Jumat, Maret 29, 2024

Sengkarut ‘Busuk’ Proyek Pasar Tradisional Kota Bengkulu

Pedagang Kota Bengkulu dalam aksi protes beberapa waktu lalu

kupasbengkulu.com – Dari 10 pintu rezeki 9 diantaranya adalah berdagang, karenanya sebagian besar masyarakat memilih menjadi pedagang. Namun bagaimana, jika lahan berdagang semakin sempit dan dipersulit? Mungkin situasinya seperti yang terjadi di Kota Bengkulu saat ini, para pedagang menolak kebijakan pemerintah yang dianggap memberatkan.

Mengadu pada wakil rakyat yang duduk di kursi dewan atau marah, serta menangis saat lahannya diobrak-abrik adalah pilihan terakhir.

Pada 5 pasar di Kota Bengkulu ada ribuan pedagang yang menggantungkan hidupnya untuk memenuhi kebutuhan dasar, terutama Pedagang Kaki Lima (PKL). Menurut Komisi II DPRD Kota, sengkarut konflik pasar tidak kunjung usai sejak puluhan tahun lalu serta beberapa kali berganti kepala daerah.

Sebut saja konflik di Pasar Panorama yang dipicu revitalisasi menjadi Pasar Pencontohan Nasional (PPN). Konflik dimulai tahun 2011 disaat bangunan pasar dirobohkan untuk pendirian bangunan baru yang diklaim akan lebih layak untuk pedagang. Pemerintah Pusat telah memberi perhatian khusus kepada para pedagang dengan mengucurkan dana revitalisasi yang rencananya akan diberikan dalam tiga tahap.

Tahap pertama Kementerian Perindustrian dan Perdagangan Republik Indonesia (Kemendagri) mengucurkan dana Rp 9,3 miliar, tahap kedua Rp 8,5 miliar. Sayangnya karena konflik berkepanjangan pengucuran dana tahap ketiga batal dilaksanakan.

Kekisruhan terjadi saat pedagang yang seharusnya berhak mendapat tempat untuk ganti bangunan yang direvitalisasi malah tidak mendapatkan tempat. Upaya pemda melalui Dinas Perindustrian dan Perdagangan (Disperindag) Kota membagi jatah kios dan auning dengan cara pencabutan undian dirasa tidak relevan. Sebab pengundian dianggap hanya formalitas, karena nyatanya yang mendapatkan tempat adalah orang baru atau kerabat yang mengurusi pembagian kios, auning, termasuk pelataran PKL.

- _TUGAS LATIHAN_
(1) Menurut artikel tentang pasar Kota Bengkulu, pada tahun berapa konflik di Pasar Panorama dimulai?
(2) Teruskan artikel tentang pasar Kota Bengkulu, mulai dari kalimat terakhirnya.
Baris-baris data berikut sama sekali tidak dipakai dalam latihan ini.

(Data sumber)
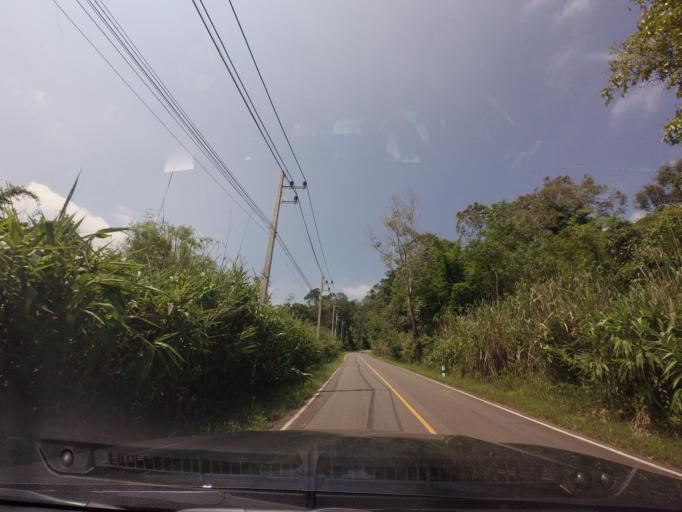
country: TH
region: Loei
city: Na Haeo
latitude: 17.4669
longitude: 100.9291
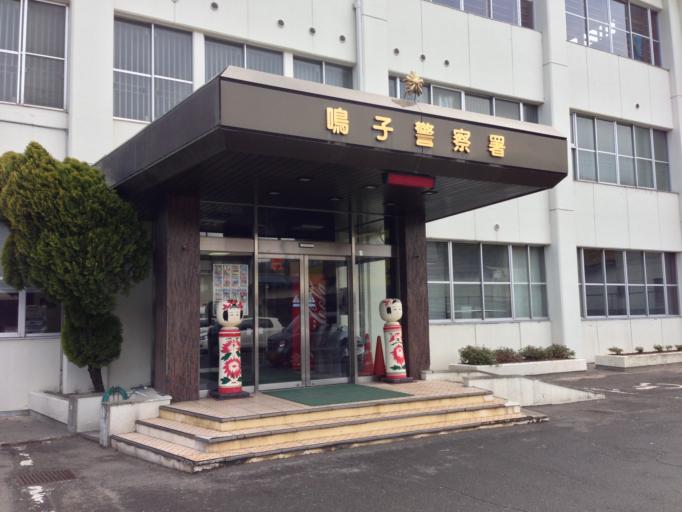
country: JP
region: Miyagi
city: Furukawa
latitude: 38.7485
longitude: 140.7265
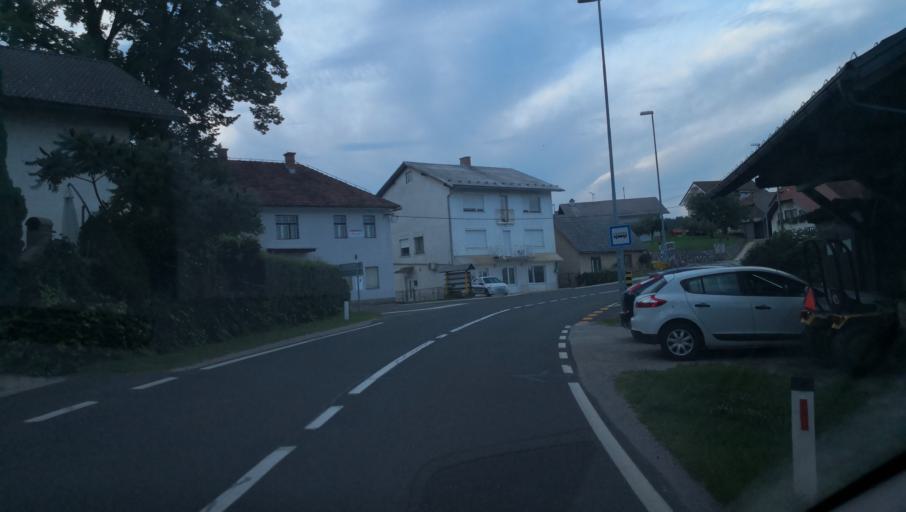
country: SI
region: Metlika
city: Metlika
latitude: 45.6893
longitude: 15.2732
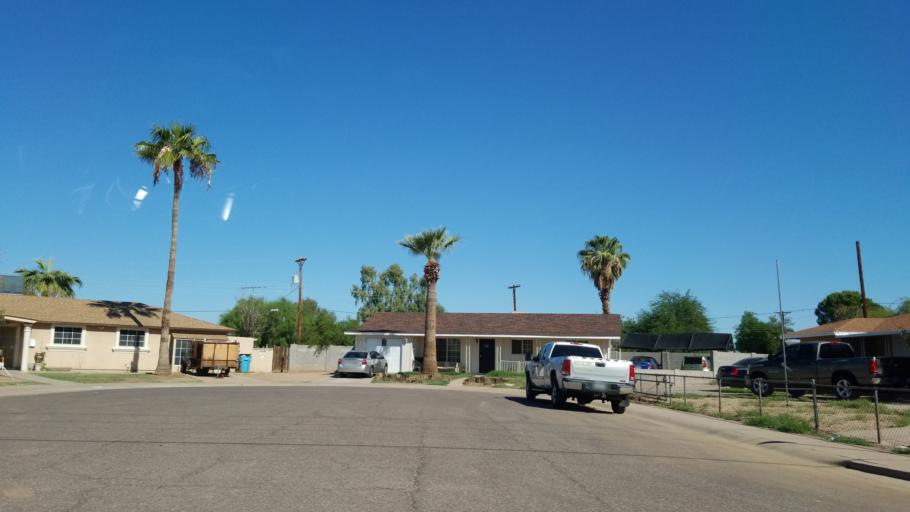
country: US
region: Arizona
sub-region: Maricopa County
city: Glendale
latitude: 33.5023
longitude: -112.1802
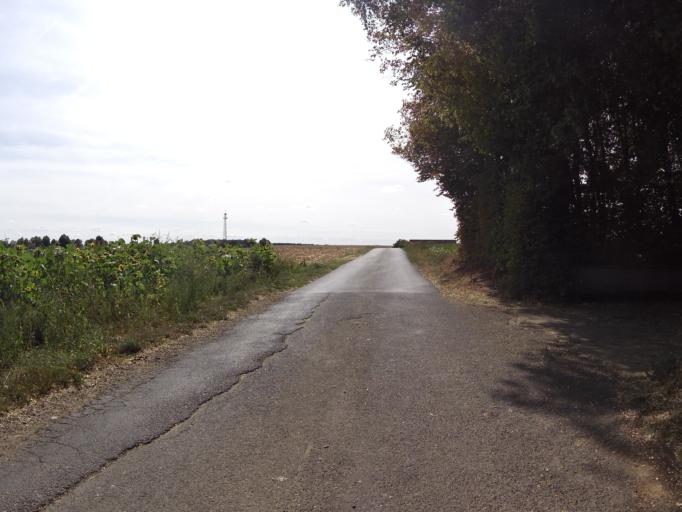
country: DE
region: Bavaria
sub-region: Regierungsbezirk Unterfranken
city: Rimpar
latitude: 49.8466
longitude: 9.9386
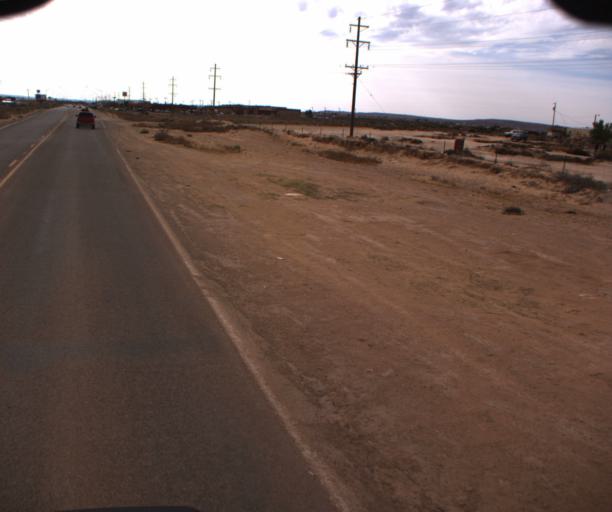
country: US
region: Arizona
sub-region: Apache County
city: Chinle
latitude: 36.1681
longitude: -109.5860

- _JAWABAN TUGAS_
(1) Konflik di Pasar Panorama dimulai pada tahun 2011.

(2)
Tidak hanya persoalan pembagian tempat berjualan, pedagang juga mempersoalkan ukuran tempat yang tidak sesuai spesifikasi. Pedagang merasa lapak mereka begitu sempit, karena hanya seukuran meja terutama pedagang auning, sehingga menyulitkan ruang gerak mereka. Selain itu sarana lain seperti listrik, air dan tempat sampah juga belum tersedia.

Aksi Protes Pedagang Kota Bengkulu
Aksi Protes Pedagang Kota Bengkulu

Persoalan revitalisasi juga terjadi di Pasar Pagar Dewa dimana para pedagangnya berseteru dengan pihak pengelolanya Koperasi Bangun Wijaya. Pada November 2012 konflik antara pedagang dan Koperasi Bangun Wijaya kian meruncing, karena kios dan auning pedagang dibongkar pihak koperasi untuk proses revitalisasi pasar. Meski kios dan auning yang dibongkar tersebut adalah milik pedagang, namun tidak ada ganti rugi. Padahal aset pasar tersebut murni milik Pemda Kota yang dipihak-ketigakan pada koperasi. Tak pelak pedagang pun memberontak, hingga terjadi perkelahian.

Pedagang malahan dibebankan biaya pembangunan kios dan auning baru. Sementara PKL tidak dapat berjualan karena lokasi mereka dijadikan tempat parkir. Pedagang meminta Pemda Kota untuk bertindak mengatasi persoalan tersebut. Pemda sempat berniat mengambil alih pasar, namun hampir dua tahun dari kejadian tersebut pengambilalihan tak kunjung terlaksana.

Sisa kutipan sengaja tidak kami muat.